START AVAILABLE DATA

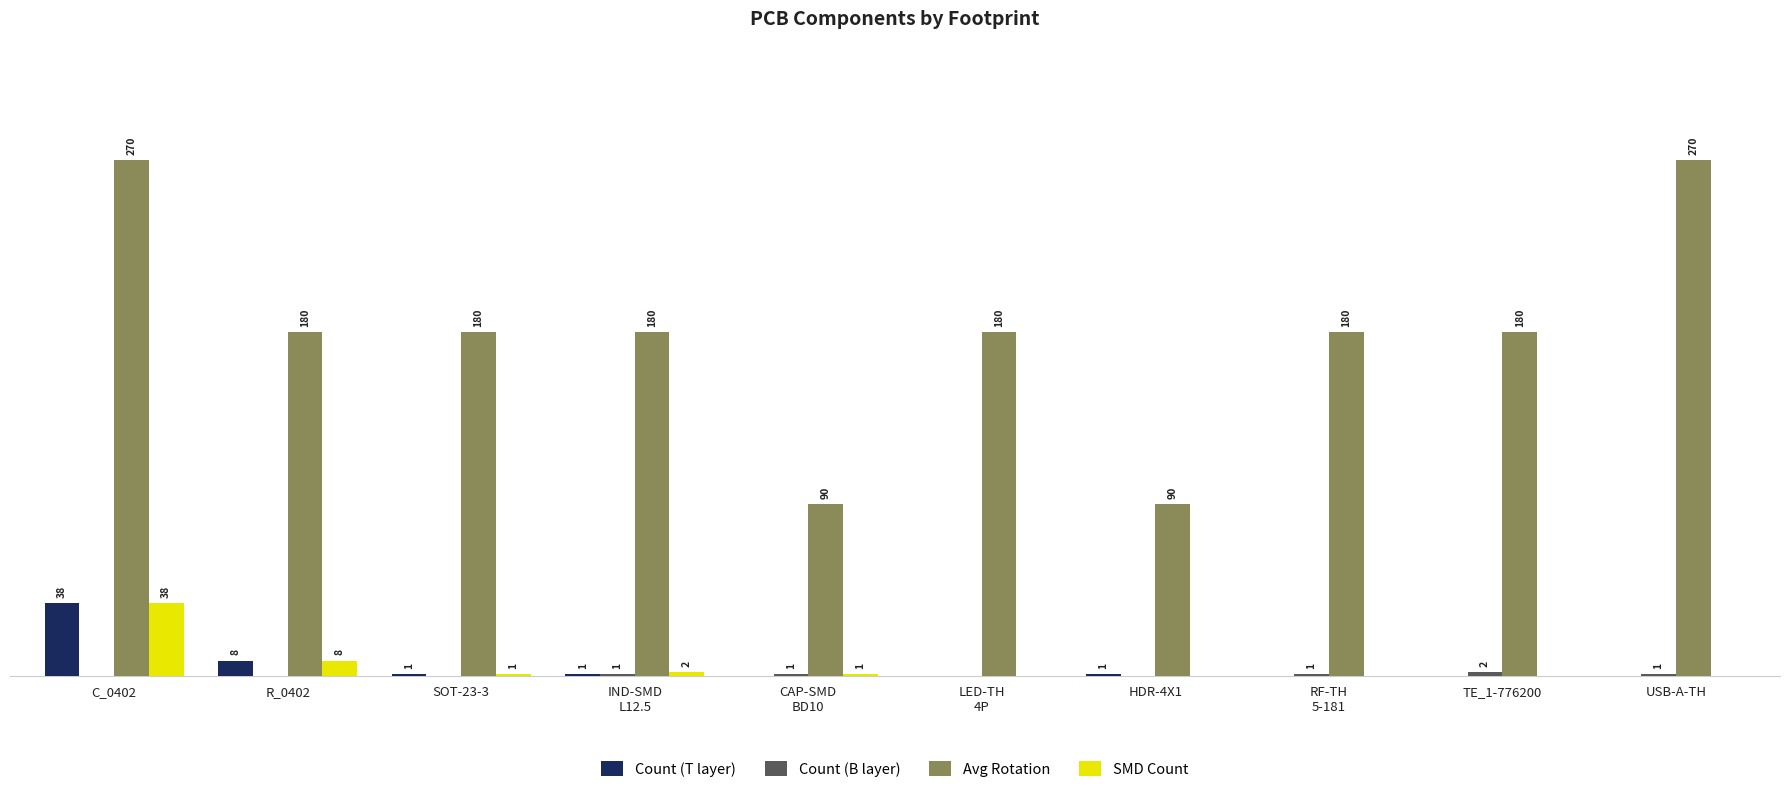

Which category has the highest value in the Count (T layer) series?

C_0402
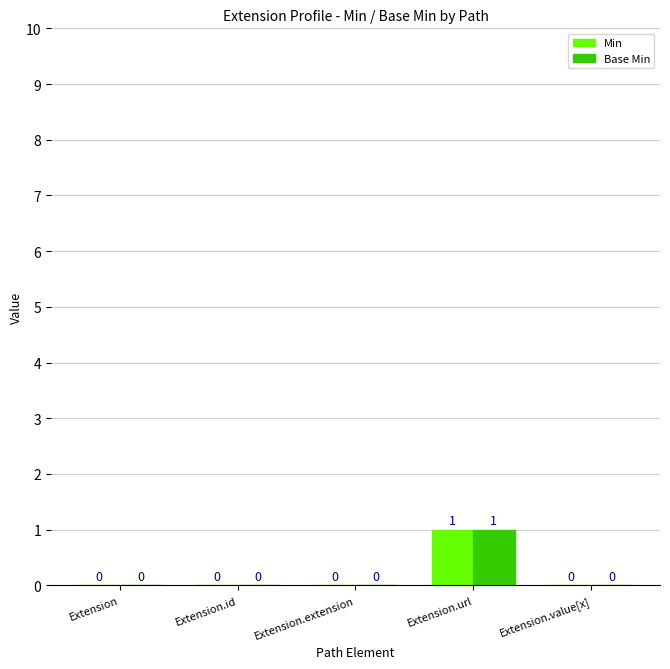

What is the maximum value for Base Min?

1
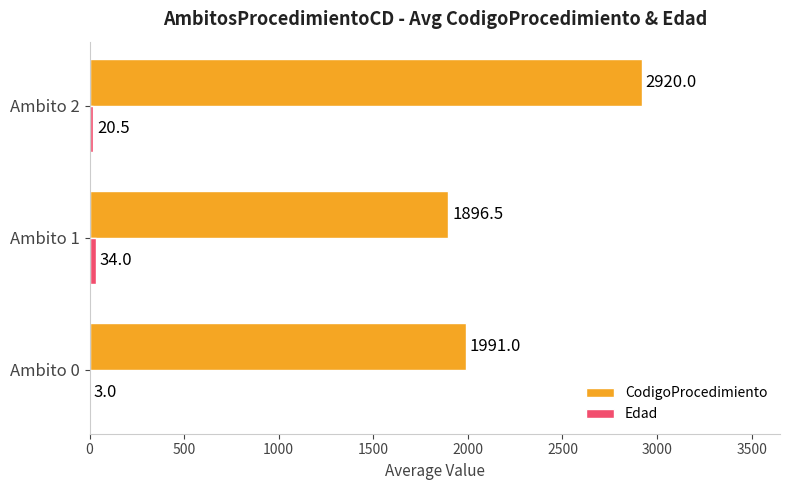

At which label does CodigoProcedimiento reach its peak?

Ambito 2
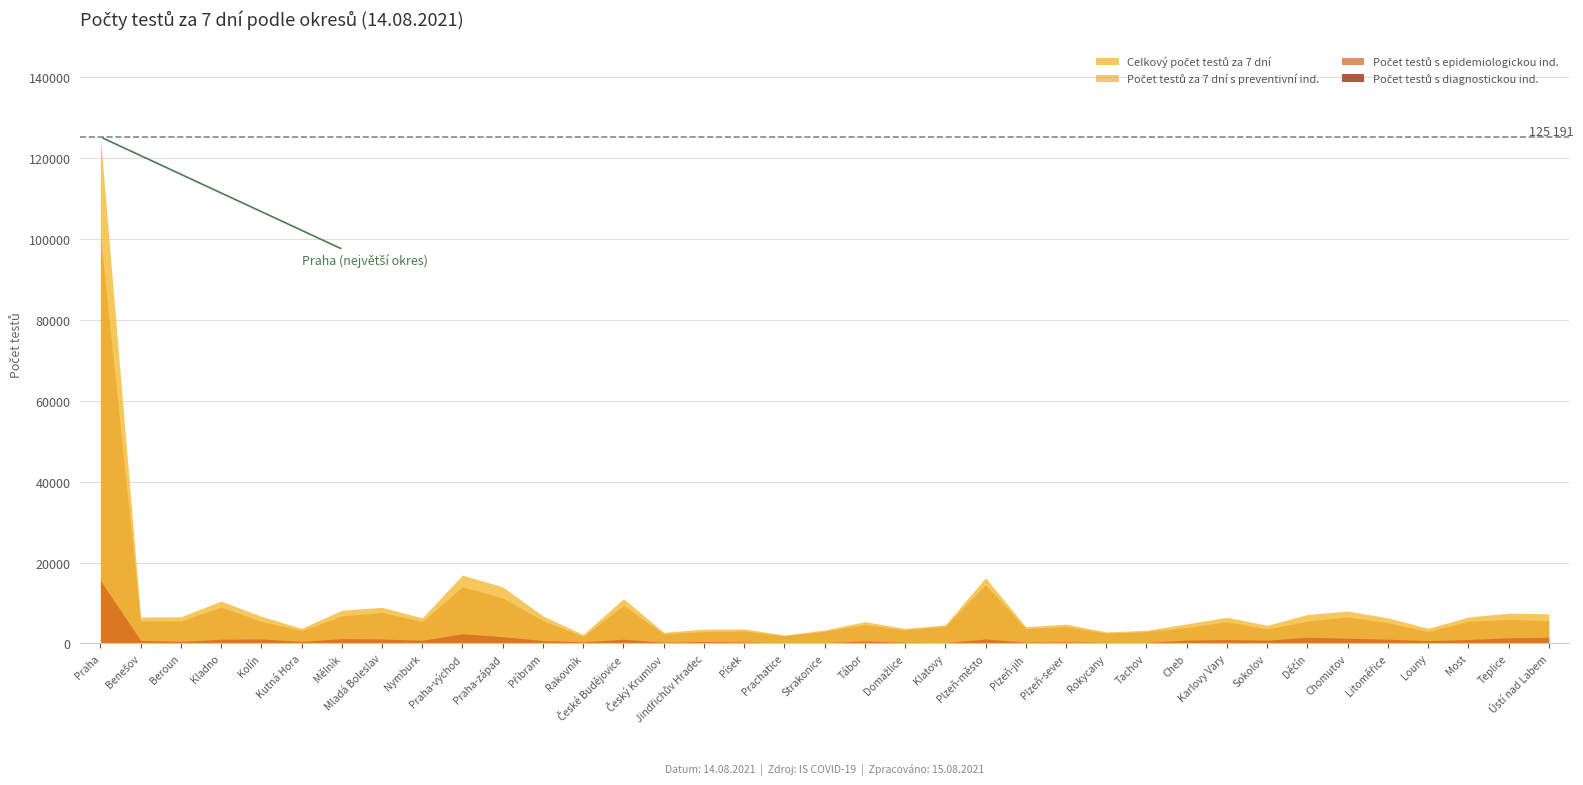

How many values in the Počet testů za 7 dní s preventivní ind. series are below 5383?

18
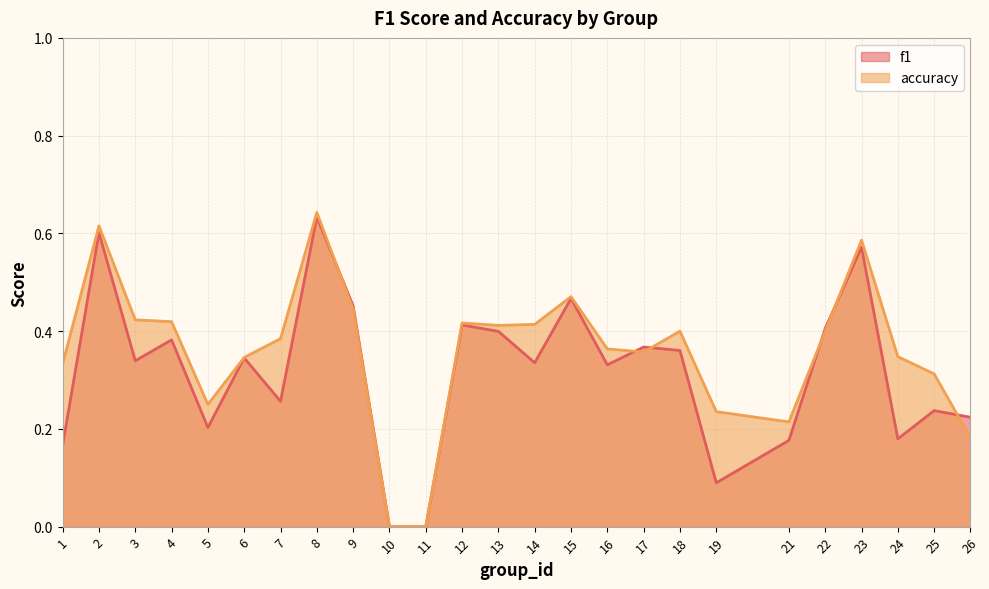

Rank the series by their maximum value, from highest to lowest.

accuracy, f1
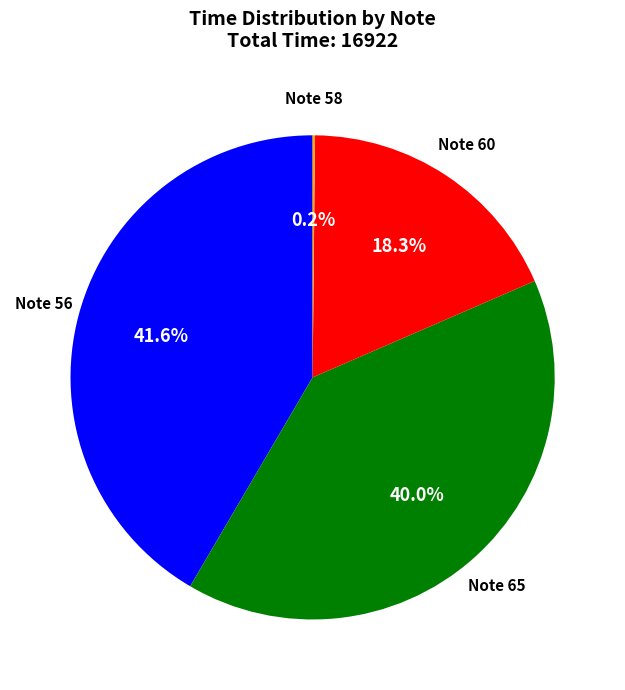

Is there a majority slice in this chart?

No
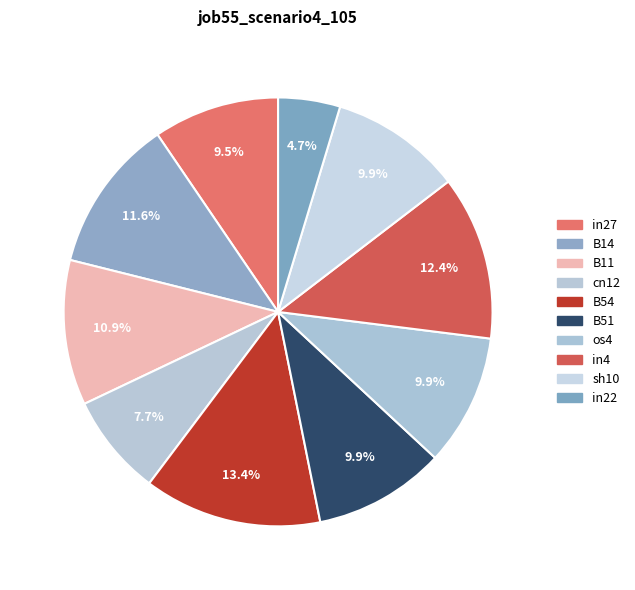

What percentage is the cn12 slice, to the nearest percent?

8%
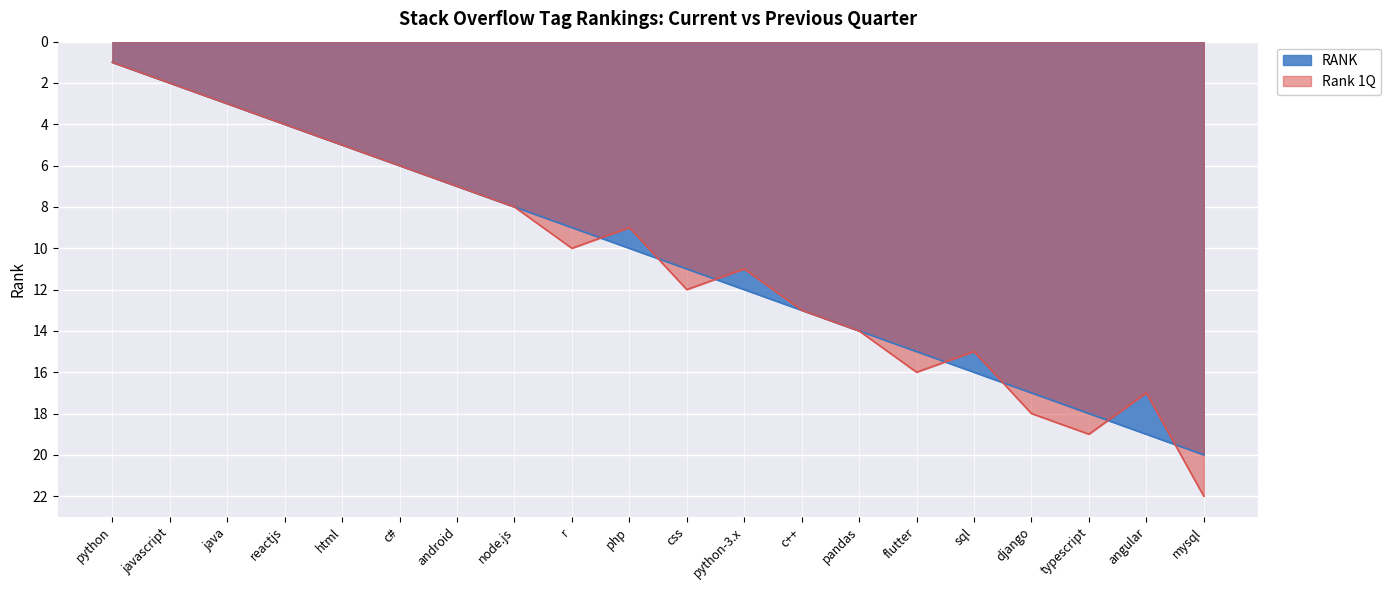

Where do Rank 1Q and RANK first cross each other?

r and php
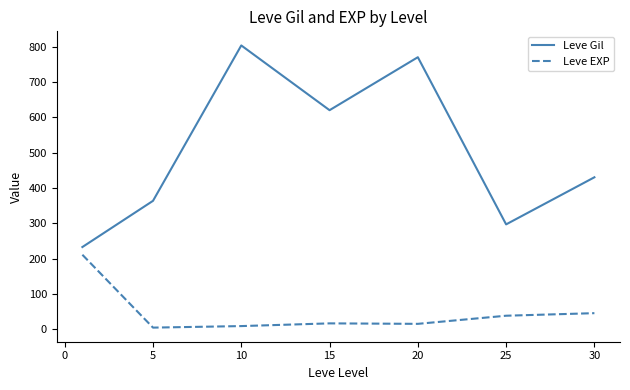

True or false: Leve EXP and Leve Gil intersect in this chart.

False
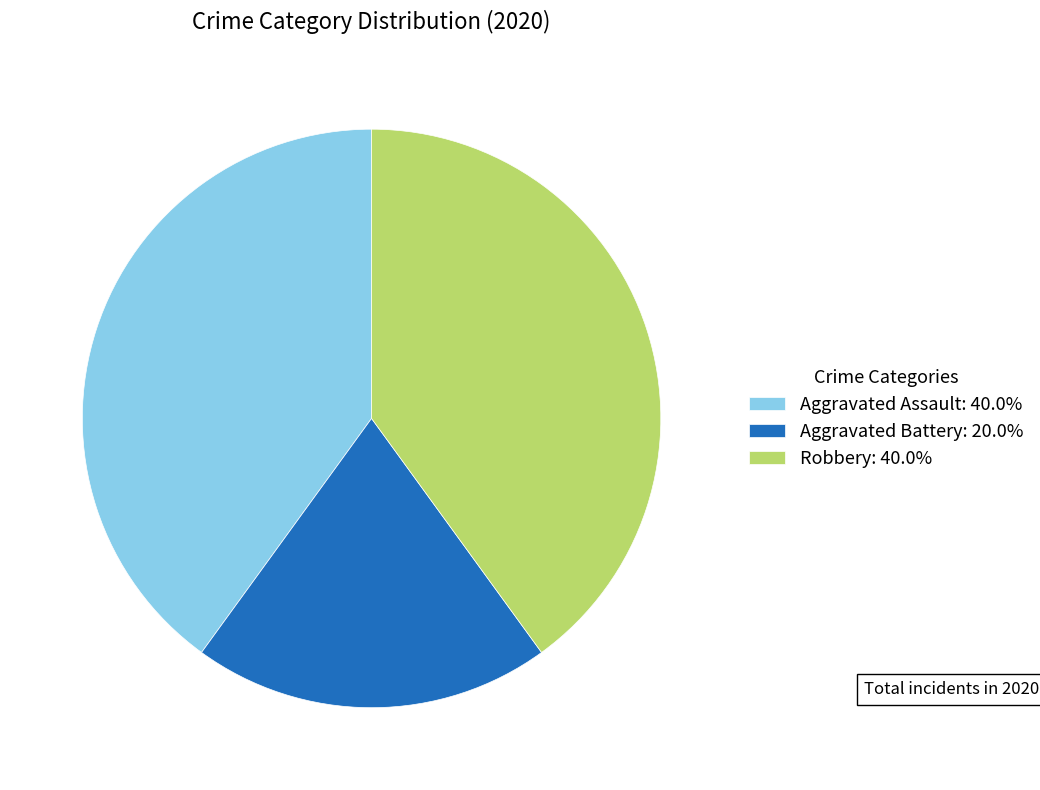

Is the sum of Aggravated Battery: 20.0% and Robbery: 40.0% greater than half?

Yes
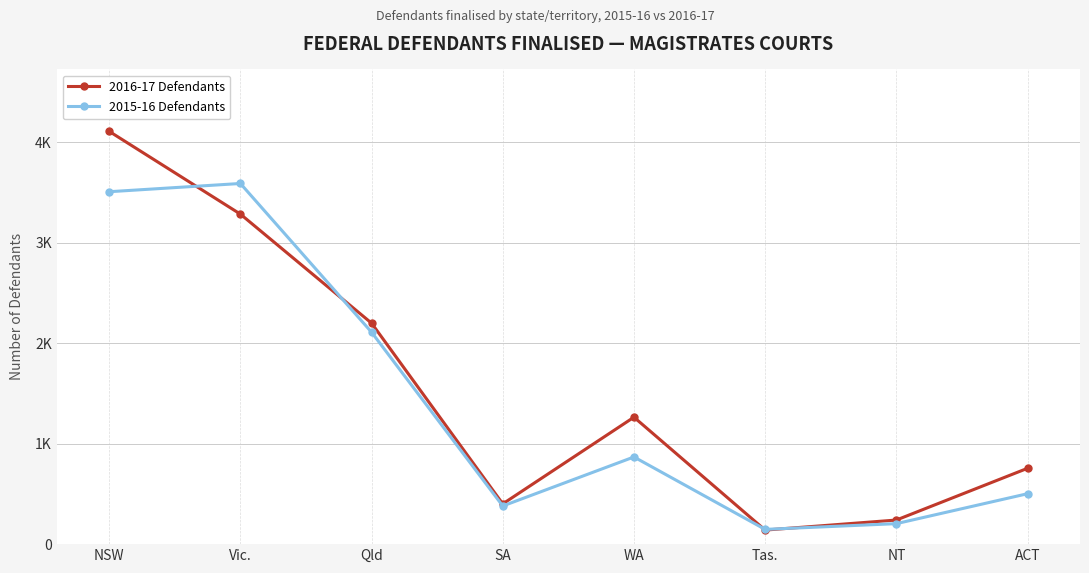

What are all the series names shown in the legend?

2016-17 Defendants, 2015-16 Defendants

END AVAILABLE DATA

> _GOAL OF THE EXERCISE_
Please rewrite the records above as a Markdown table with two columns, "Row" and "Line," giving each non-blank line its own numbered row and skipping blank lines. Leave the pictures out of the table.

> _OUTPUT BELOW_
| Row | Line |
|---|---|
| 1 | Which category has the highest value in the Count (T layer) series? |
| 2 | C_0402 |
| 3 | What is the maximum value for Base Min? |
| 4 | 1 |
| 5 | At which label does CodigoProcedimiento reach its peak? |
| 6 | Ambito 2 |
| 7 | How many values in the Počet testů za 7 dní s preventivní ind. series are below 5383? |
| 8 | 18 |
| 9 | Rank the series by their maximum value, from highest to lowest. |
| 10 | accuracy, f1 |
| 11 | Is there a majority slice in this chart? |
| 12 | No |
| 13 | What percentage is the cn12 slice, to the nearest percent? |
| 14 | 8% |
| 15 | Where do Rank 1Q and RANK first cross each other? |
| 16 | r and php |
| 17 | True or false: Leve EXP and Leve Gil intersect in this chart. |
| 18 | False |
| 19 | Is the sum of Aggravated Battery: 20.0% and Robbery: 40.0% greater than half? |
| 20 | Yes |
| 21 | What are all the series names shown in the legend? |
| 22 | 2016-17 Defendants, 2015-16 Defendants |